Hi Carla,
Your answer is correct but I am not sure I follow your reasoning completely. I think however you have a much better number sense that I would expect from a student in grade 5. Using your line of reasoning I would have said
The number of boats is a multiple of 4 and also a multiple of 7 so it is a multiple of $4 \times 7 = 28.$ Is 28 the answer? One quarter of 28 is 7 and three sevenths of 7 is 3 so this would give 3 red boats. But there are 9 red boats so the number of boats must be 3 times 28 or 84. Check that 84 is correct. One quarter of 84 is 21 and three sevenths of 21 is 9 so 84 is the correct answer.
I think that the teacher expects a "thinking backwards" approach.
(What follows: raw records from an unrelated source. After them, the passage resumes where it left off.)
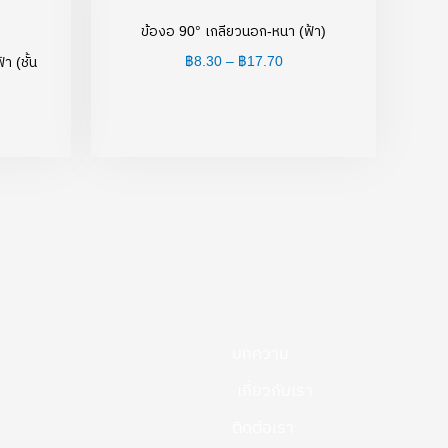
44.50
฿8.30
hrough
through
ข้องอ 90° เกลียวนอก-หนา (ฟ้า)
8,699.00
฿17.70
฿
8.30
–
฿
17.70
า (ชั้น
บทความ
เกี่ยวกับเรา
ติดต่อเรา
After the white boats are removed four sevenths of the remaining are blue so three sevenths are red. Thus three sevenths of the non-white boats is 9 boats so the number of non-white boats is 21. You know that three quarters of the boats are white so one quarter are non-white. Hence the number of boats is 4 times the number of non-white boats, that is $4 \times 21 = 84.$ Again check that 84 is correct.
I hope this helps,
Penny
In January 2018 Simoun wrote.
I am quite perplexed with this simple problem and I cannot think of the traditional/basic, one unknown, mathematical equation to come up with "84". Could you please publish the correct mathematical expression for this problem. My 74-year old brains do not function as it used to. Thank you for help.
Hi Simoun,
Many maythematics problems, I think probably most mathematics problems, can't be solved using a "traditional/basic, one unknown, mathematical equation". If equations are used at all in the solution of a problem they commonly involve more then one unknown and there are usually more then one equation involved.
In the solutions Penny gave to this problem you could write some of the steps as equations but the essence of each solution is a logical and mathematical approach to it.